All devices are connected to a more resourceful backbone, potentially by multiple hops. Sensors communicate wirelessly and may use either wired or battery power. Nodes in this network may vary in their capabilities, but generally do not perform extensive calculation or store much data. The sensor network also interfaces to multiple body networks, seamlessly managing hand-off of reported data and maintaining patient presence information.
AlarmGate Backbone
A backbone network connects traditional systems, such as PDAs, PCs, and databases, to the emplaced sensor network. It also connects discontiguous sensor nodes by a high-speed relay for efficient routing.

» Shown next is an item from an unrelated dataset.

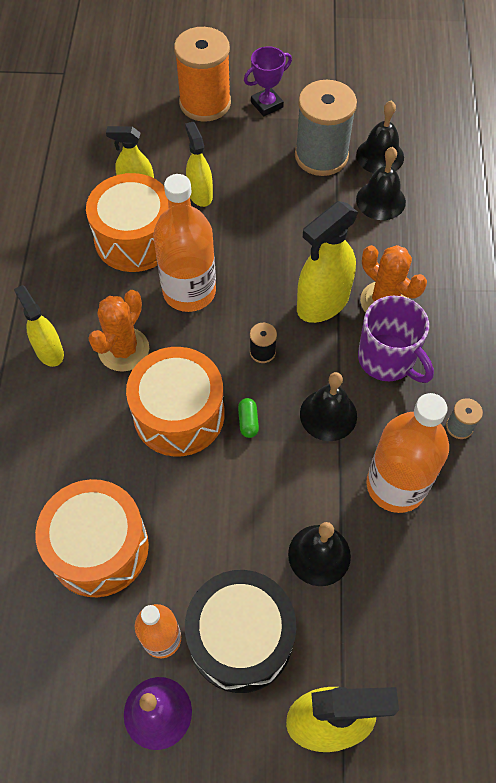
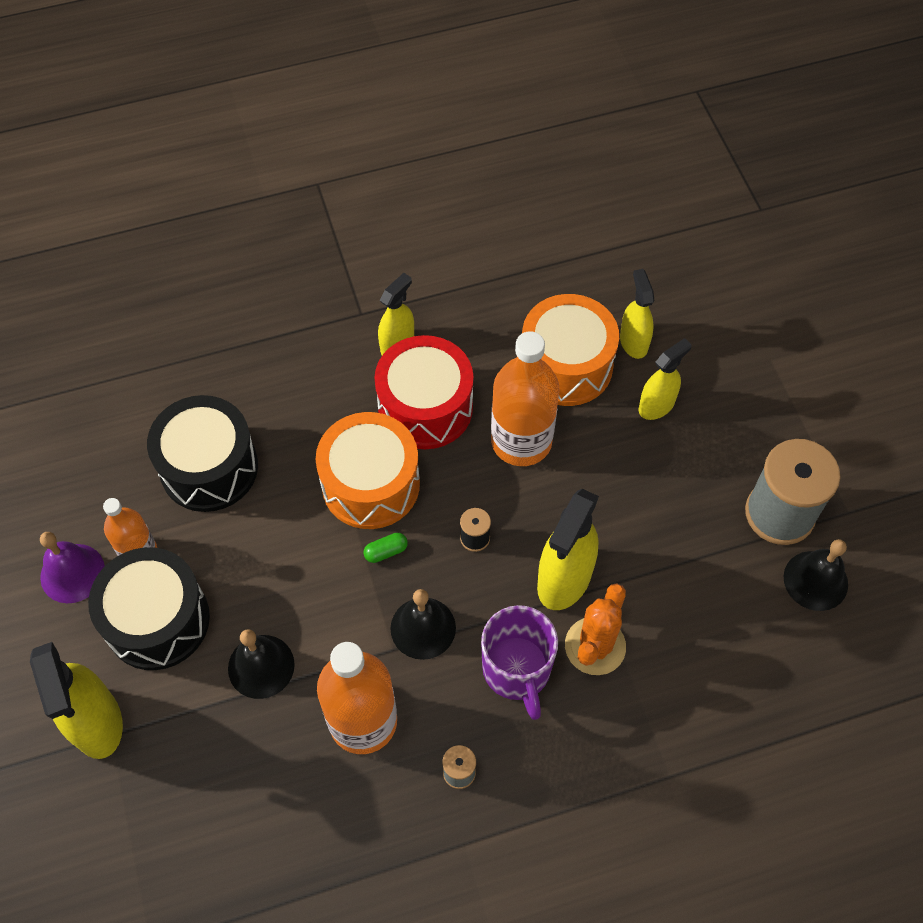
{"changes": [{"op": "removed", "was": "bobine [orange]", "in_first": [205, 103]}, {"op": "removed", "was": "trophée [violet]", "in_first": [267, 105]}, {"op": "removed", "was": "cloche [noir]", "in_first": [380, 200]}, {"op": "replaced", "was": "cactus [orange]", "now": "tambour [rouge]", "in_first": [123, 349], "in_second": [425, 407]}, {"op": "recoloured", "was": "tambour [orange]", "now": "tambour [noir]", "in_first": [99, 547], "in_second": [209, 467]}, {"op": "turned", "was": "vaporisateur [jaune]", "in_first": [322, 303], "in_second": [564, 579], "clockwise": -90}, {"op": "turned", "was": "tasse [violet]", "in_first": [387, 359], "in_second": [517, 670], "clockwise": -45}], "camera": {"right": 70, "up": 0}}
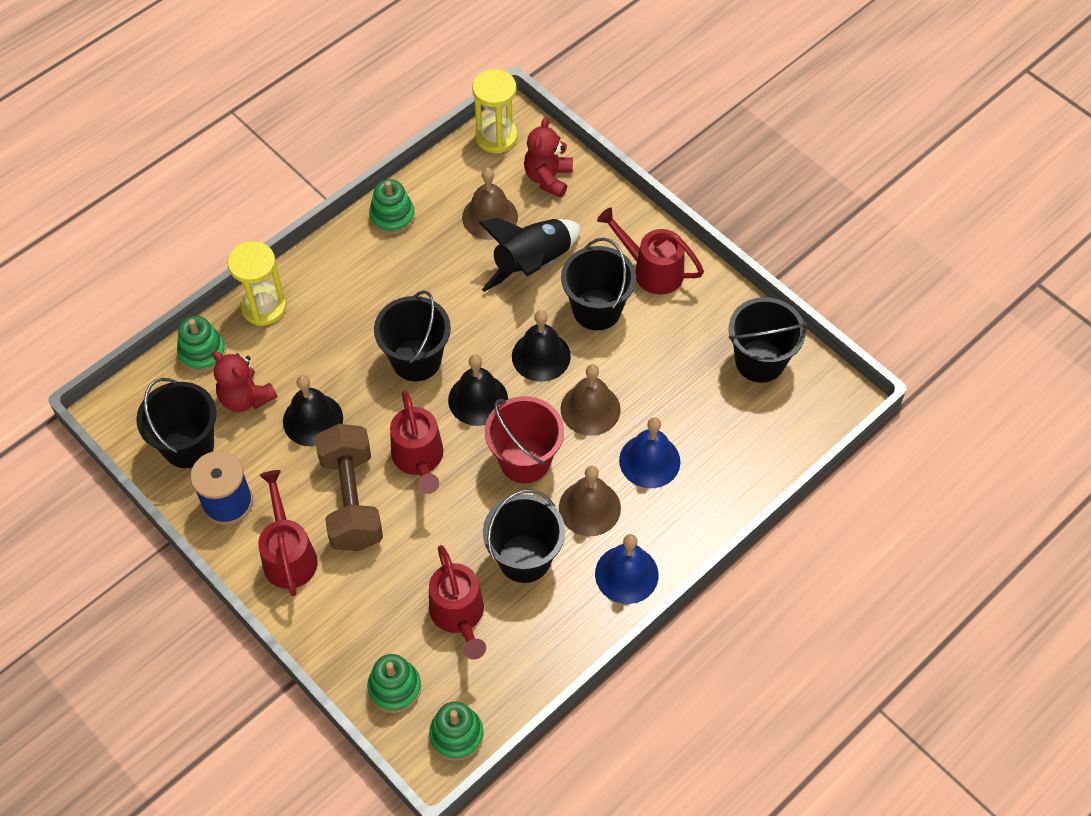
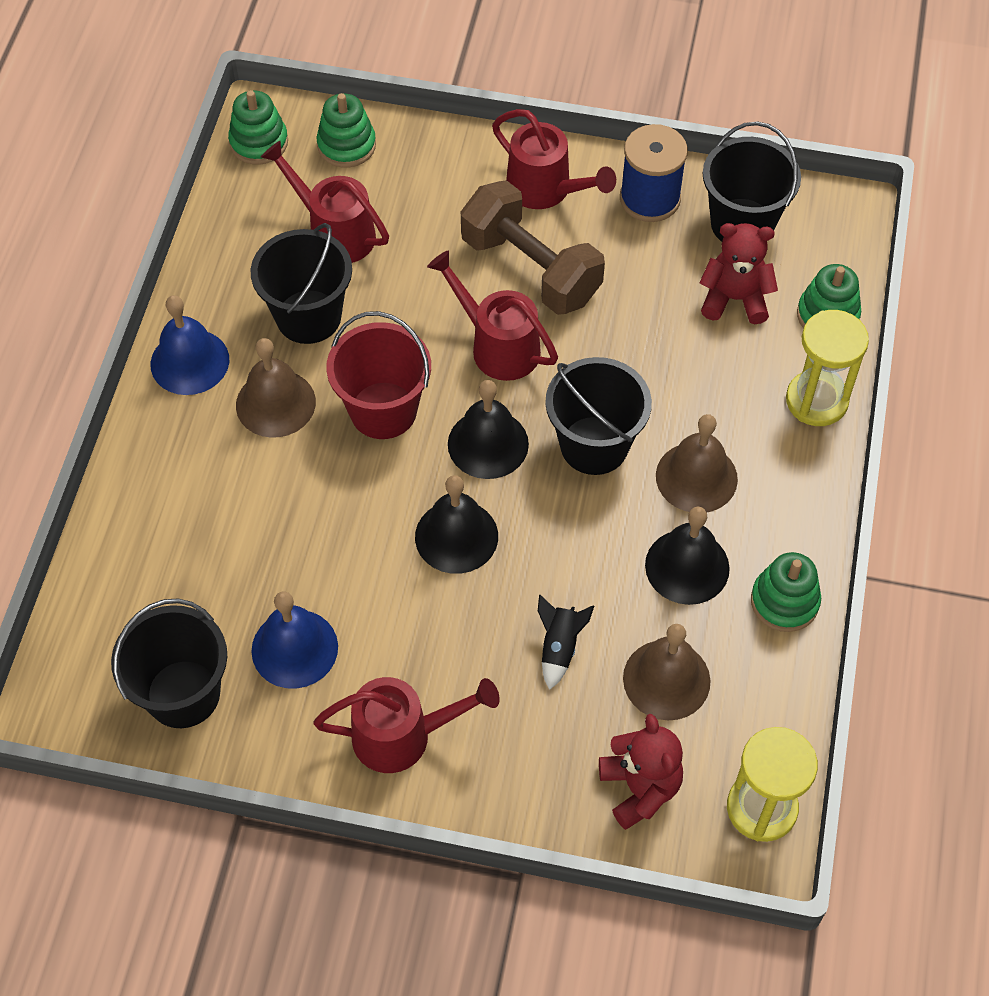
{"changes": [{"op": "removed", "was": "seau [noir]", "in_first": [596, 309]}, {"op": "moved", "was": "cloche [noir]", "in_first": [313, 419], "in_second": [687, 566]}, {"op": "moved", "was": "cloche [marron]", "in_first": [590, 409], "in_second": [696, 477]}, {"op": "moved", "was": "cloche [bleu]", "in_first": [649, 461], "in_second": [294, 648]}, {"op": "resized", "was": "fusée [noir]", "in_first": [532, 264], "in_second": [559, 647], "ratio": 0.49}], "camera": {"right": 145, "up": 0}}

AlarmGate nodes possess significant storage and computation capability, for query processing and location services. Yet, their number is minimized to reduce cost. The backbone may communicate wirelessly or may overlay onto existing wired infrastructure.
Back-end Databases and Analysis
One or more nodes connected to the backbone are dedicated databases for long-term archiving and data mining. If unavailable, nodes on the backbone may serve as in-network databases.
Figure 7: Circadian Rhythms (example).
We postulate that a person's behavior during the daily cycle of life at home, tends to fall into basic and regular patterns, called "Circadian Activity Rhythms" (CAR), that are heavily influenced by their long-term choices, basic necessities, and overall lifestyle. CAR depends on social rhythms and also interacts with the biological rhythms of organisms. They entail wake/sleep cycles regulated by melatonin secretion, activities of daily living (ADL), core temperature changes, and are measurable by observing residents' cyclic physical activity within the living space. (VG03)
Back-end analysis programs monitor CAR deviations over long periods of time, helping to identify behavioral changes which might signal the advance of degenerative disease and the need for increased care frequency. An example is Alzheimers disease, in which a person may spend as much as 40% of night-time awake, and sleep frequently during the day (MRAI+00).
Human Interfaces
Humans interface with the network through handhelds (PDAs), personal computers (PCs), or through wearable devices. These are used for data management, querying, object location, memory aids, and configuration, depending on who is accessing the system and for what purpose.
Limited interactions are supported with the on-body sensors and control aids. These may provide memory aids, alert delivery, and an emergency communication channel.
PDAs and PCs provide rich interfaces to real-time and historical data. Doctors use them to interface with the network to specify medical sensing tasks and to view real-time and historical patient data.